Work instructions ▸ Reproduce each line of the items below word for word, leaving out the pictures.

Data records ▸
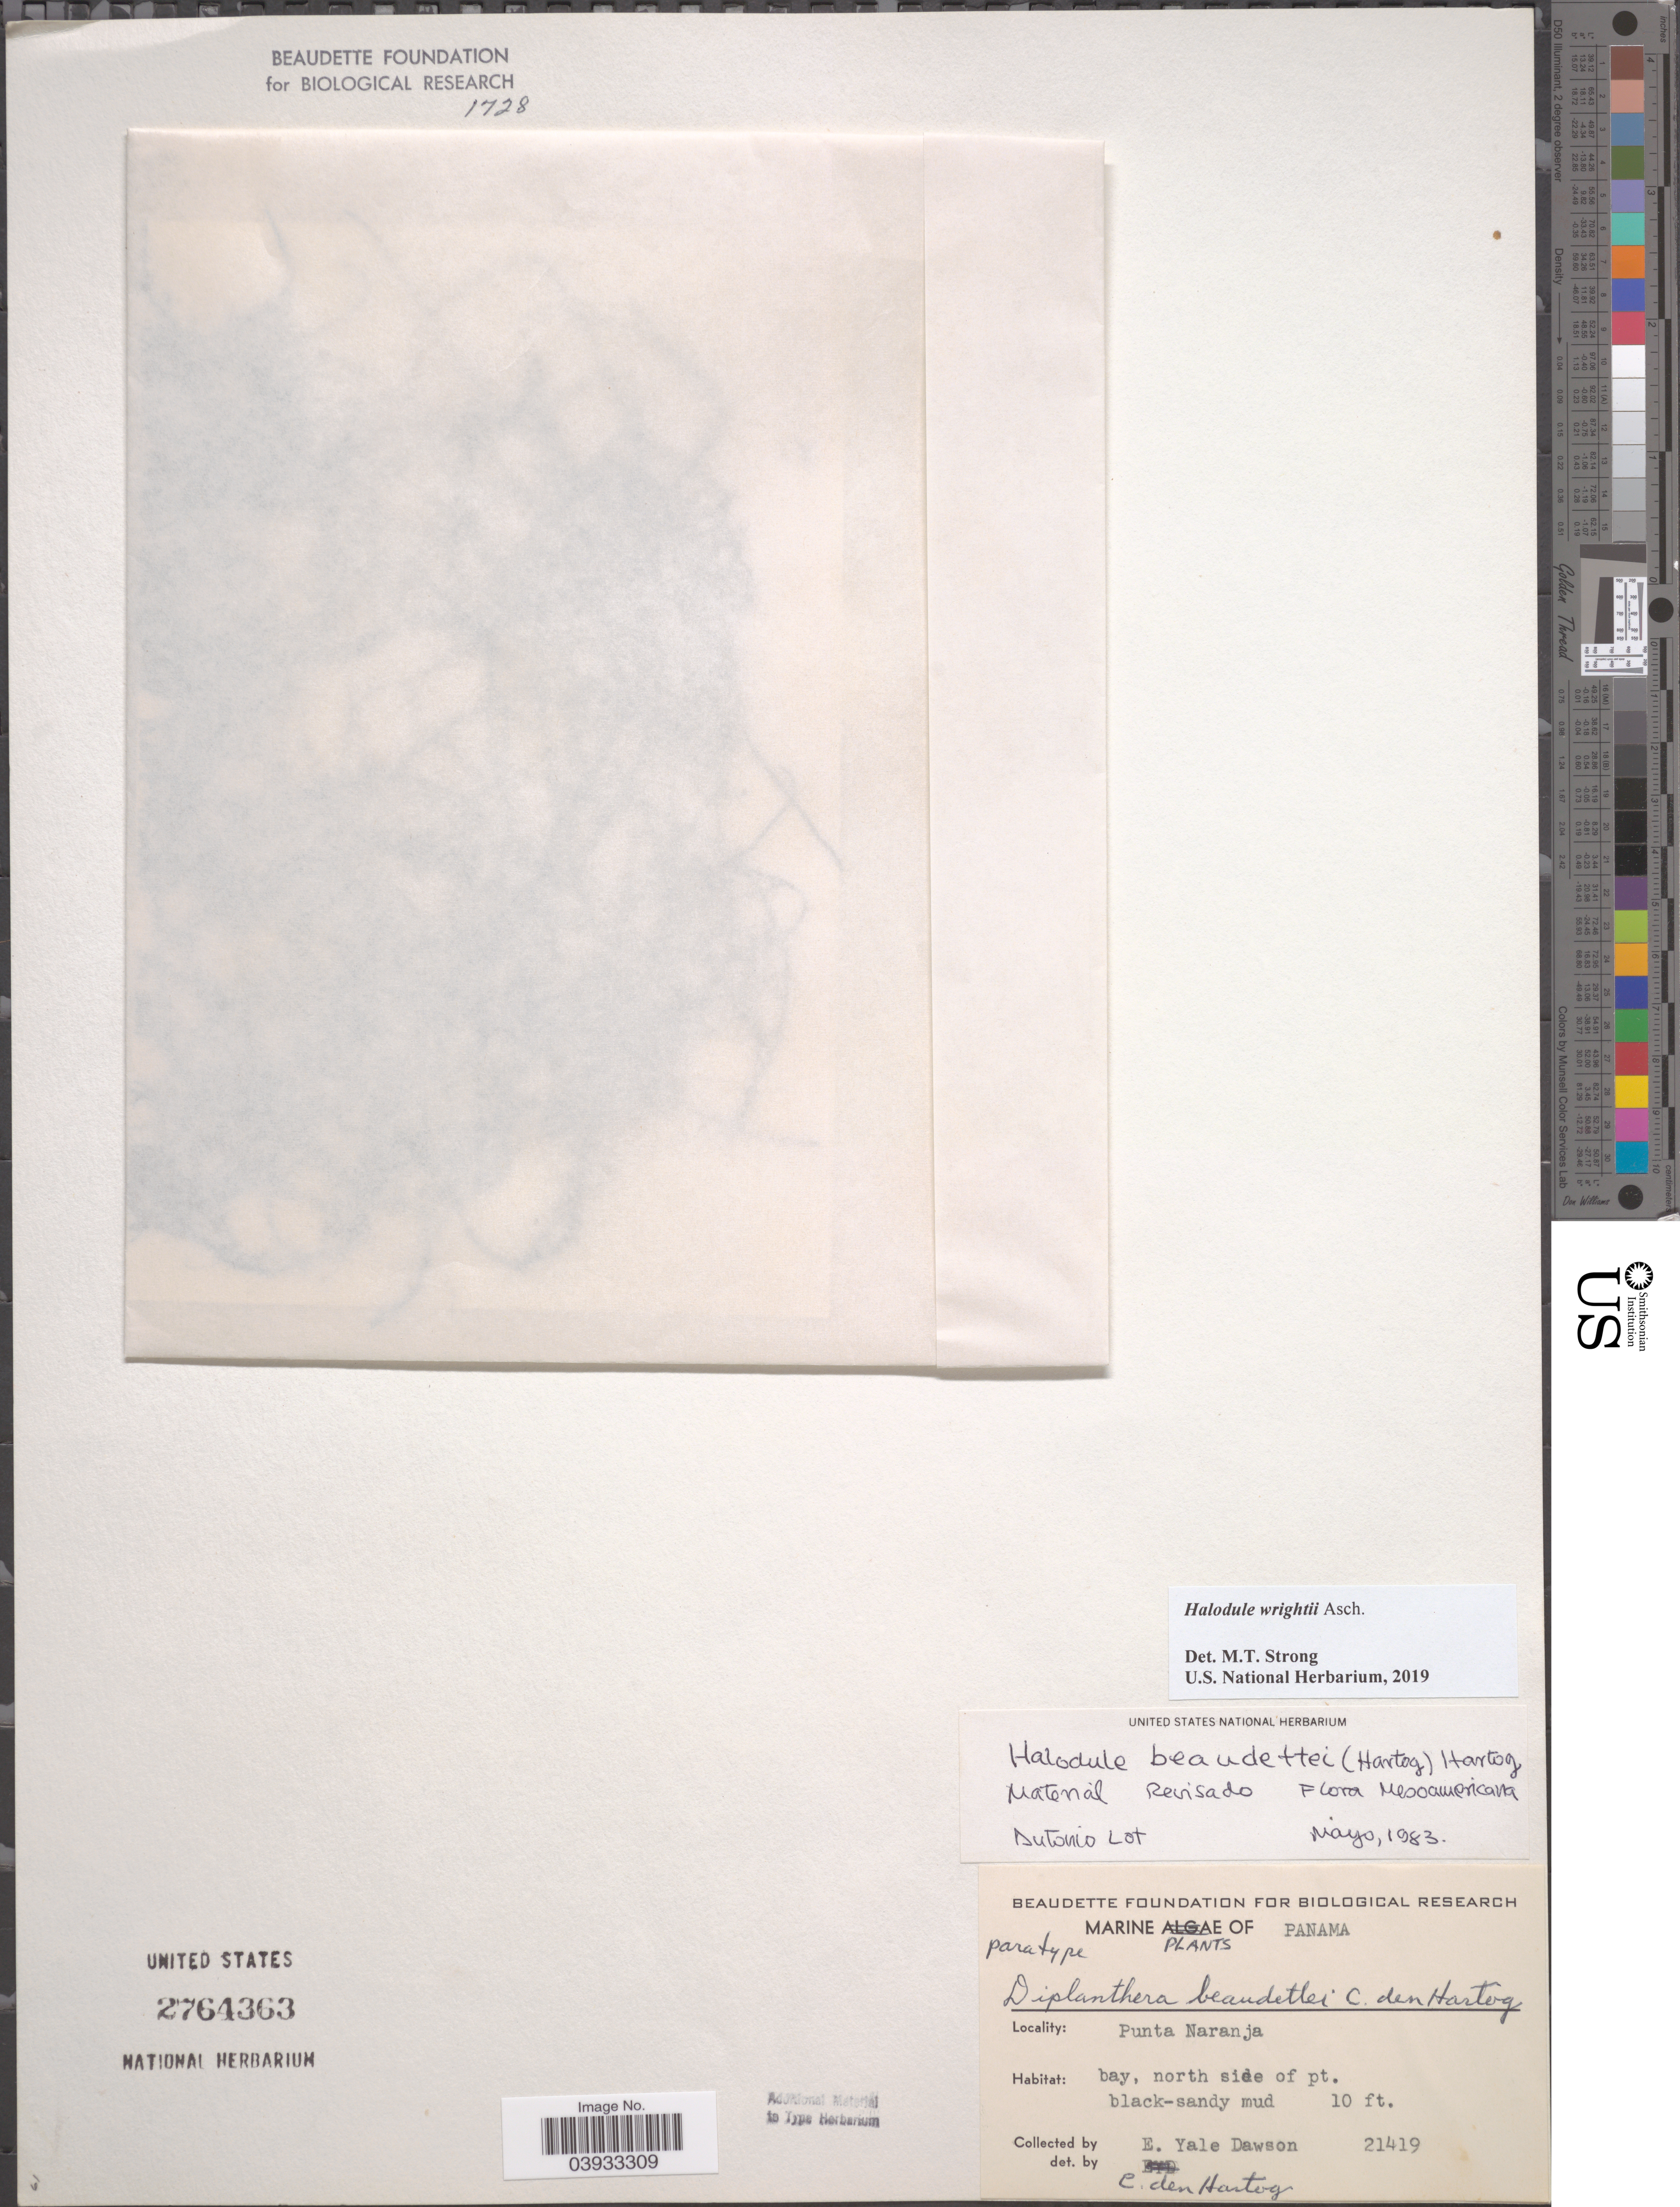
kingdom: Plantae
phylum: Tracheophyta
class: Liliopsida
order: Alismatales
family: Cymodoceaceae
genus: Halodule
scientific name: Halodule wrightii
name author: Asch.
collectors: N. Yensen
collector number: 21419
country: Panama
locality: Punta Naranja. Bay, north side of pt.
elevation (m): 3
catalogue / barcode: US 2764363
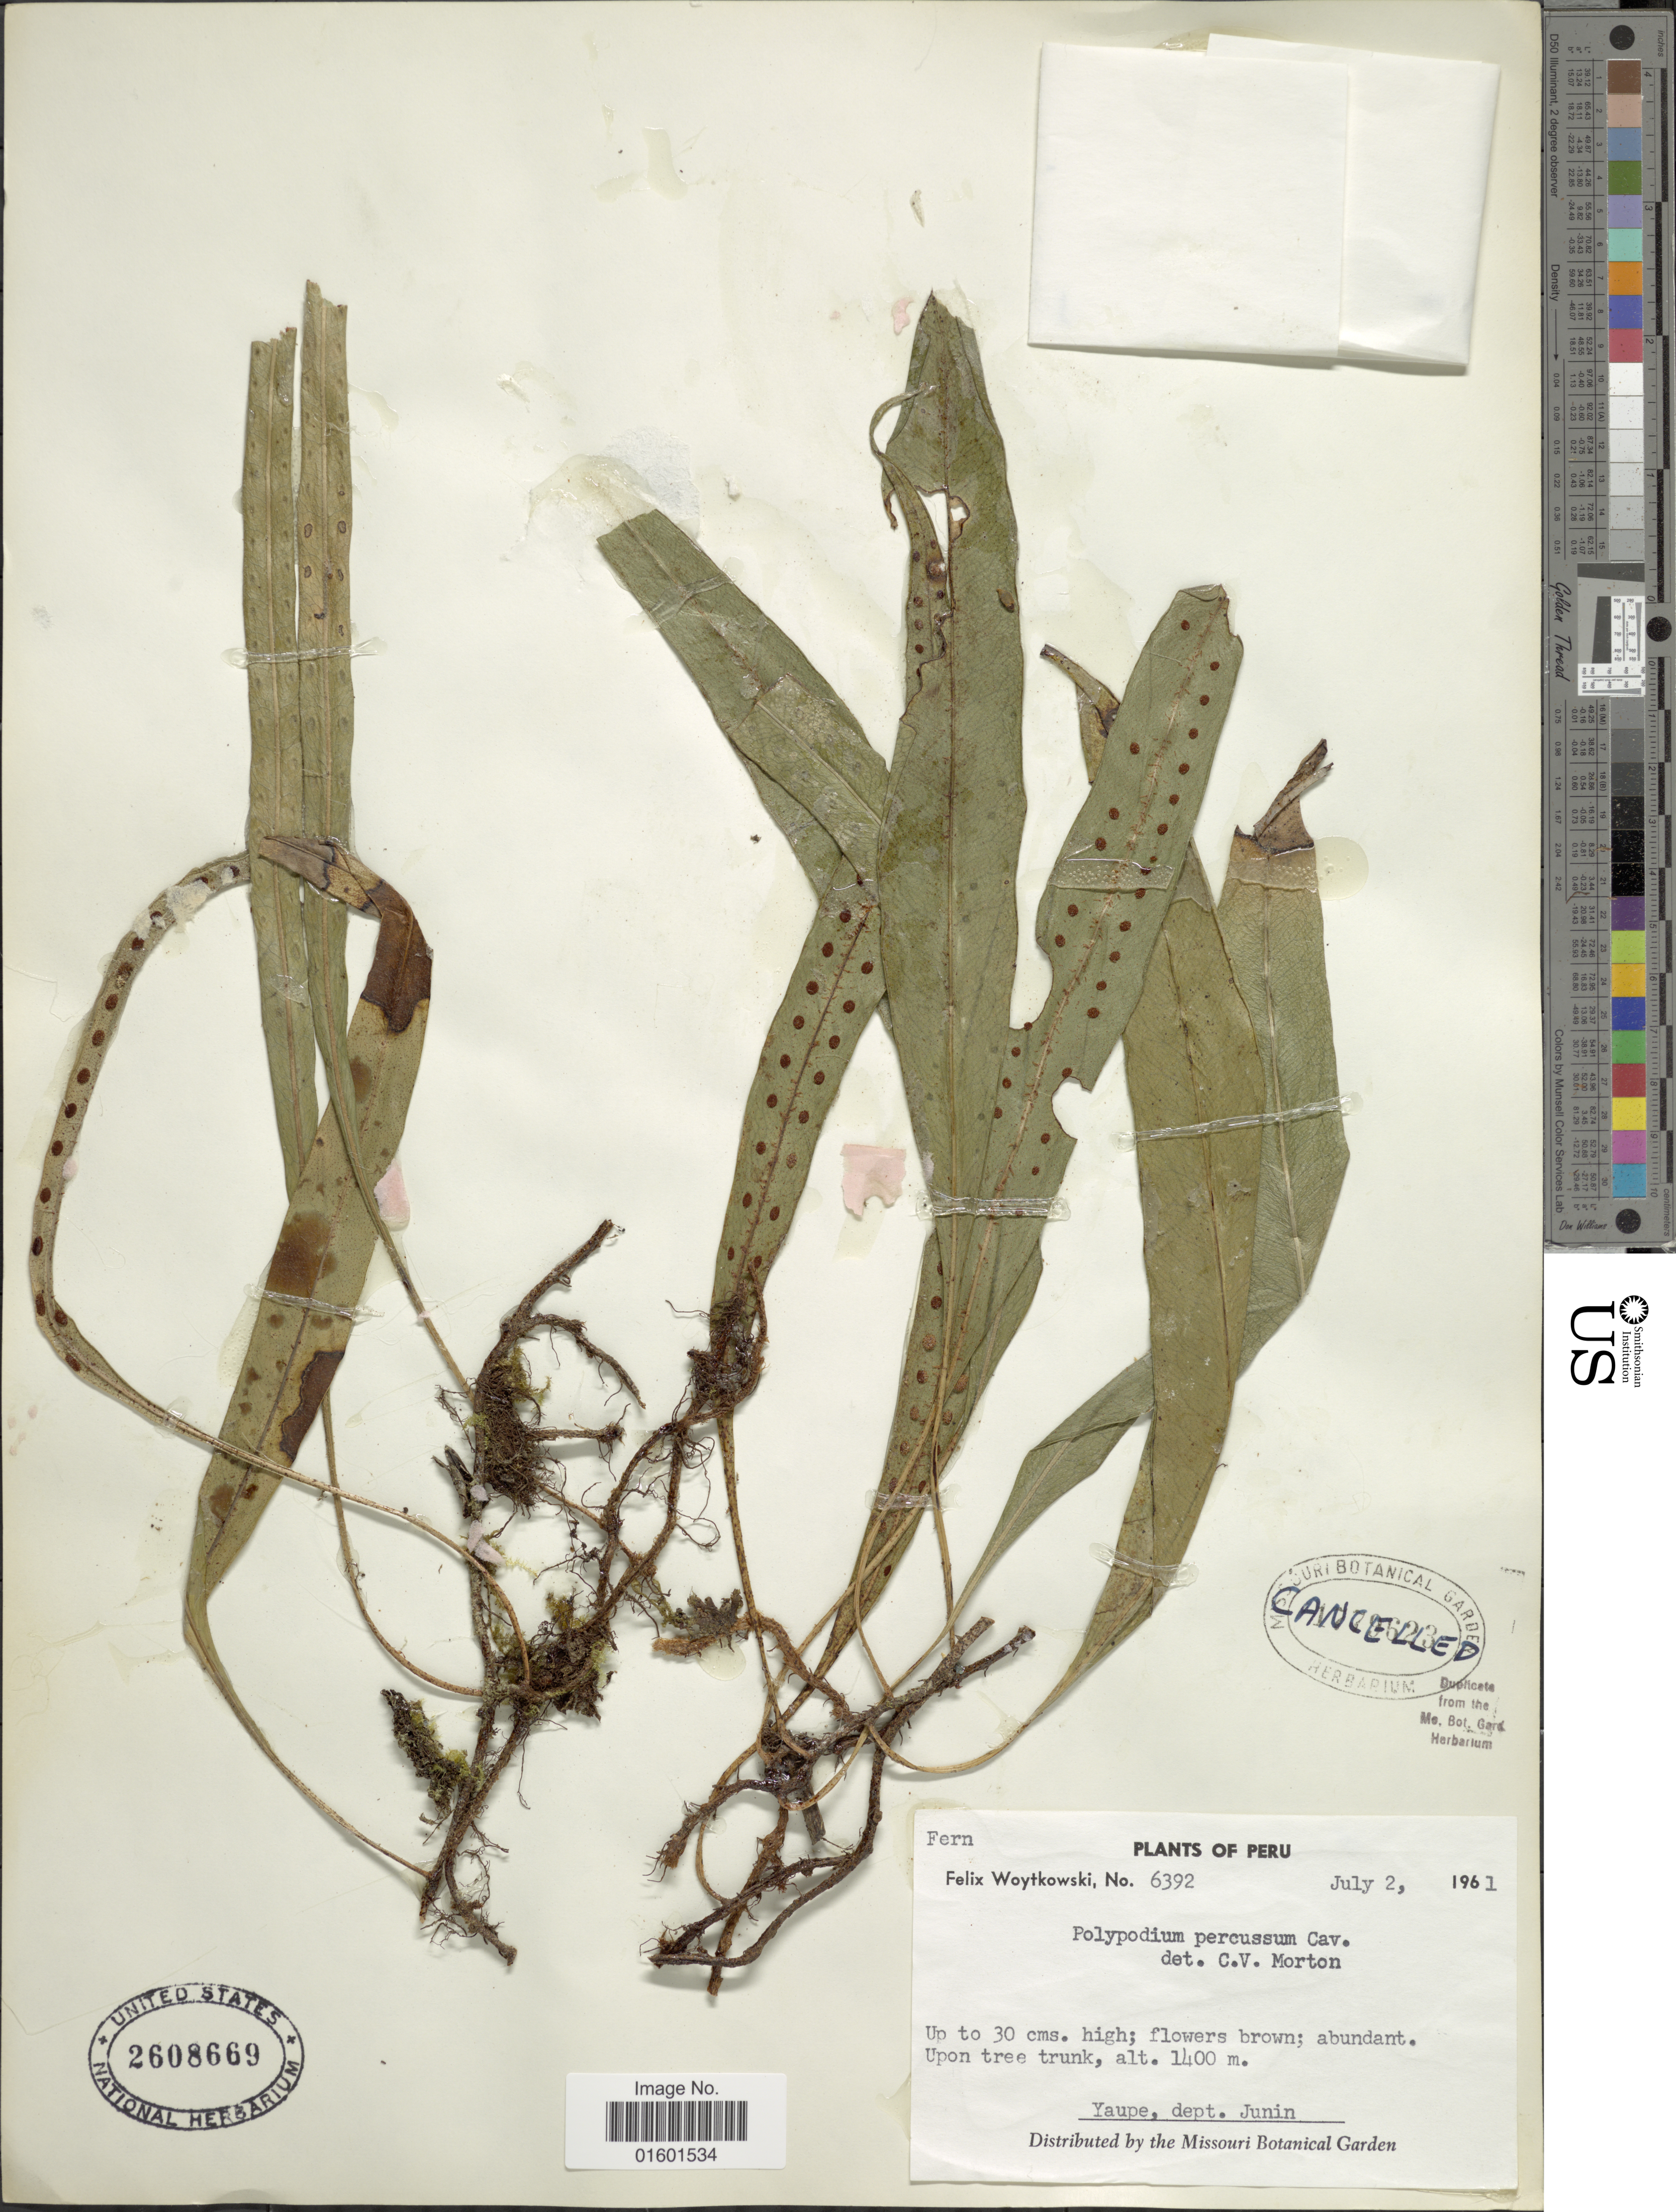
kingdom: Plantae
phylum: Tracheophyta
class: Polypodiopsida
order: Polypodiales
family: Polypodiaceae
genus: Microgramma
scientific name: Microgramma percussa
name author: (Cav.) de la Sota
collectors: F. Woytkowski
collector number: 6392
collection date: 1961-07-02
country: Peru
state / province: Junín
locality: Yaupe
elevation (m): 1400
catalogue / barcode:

Answer in full ▸
kingdom: Plantae
phylum: Tracheophyta
class: Liliopsida
order: Alismatales
family: Cymodoceaceae
genus: Halodule
scientific name: Halodule wrightii
name author: Asch.
collectors: N. Yensen
collector number: 21419
country: Panama
locality: Punta Naranja. Bay, north side of pt.
elevation (m): 3
catalogue / barcode: US 2764363
kingdom: Plantae
phylum: Tracheophyta
class: Polypodiopsida
order: Polypodiales
family: Polypodiaceae
genus: Microgramma
scientific name: Microgramma percussa
name author: (Cav.) de la Sota
collectors: F. Woytkowski
collector number: 6392
collection date: 1961-07-02
country: Peru
state / province: Junín
locality: Yaupe
elevation (m): 1400
catalogue / barcode:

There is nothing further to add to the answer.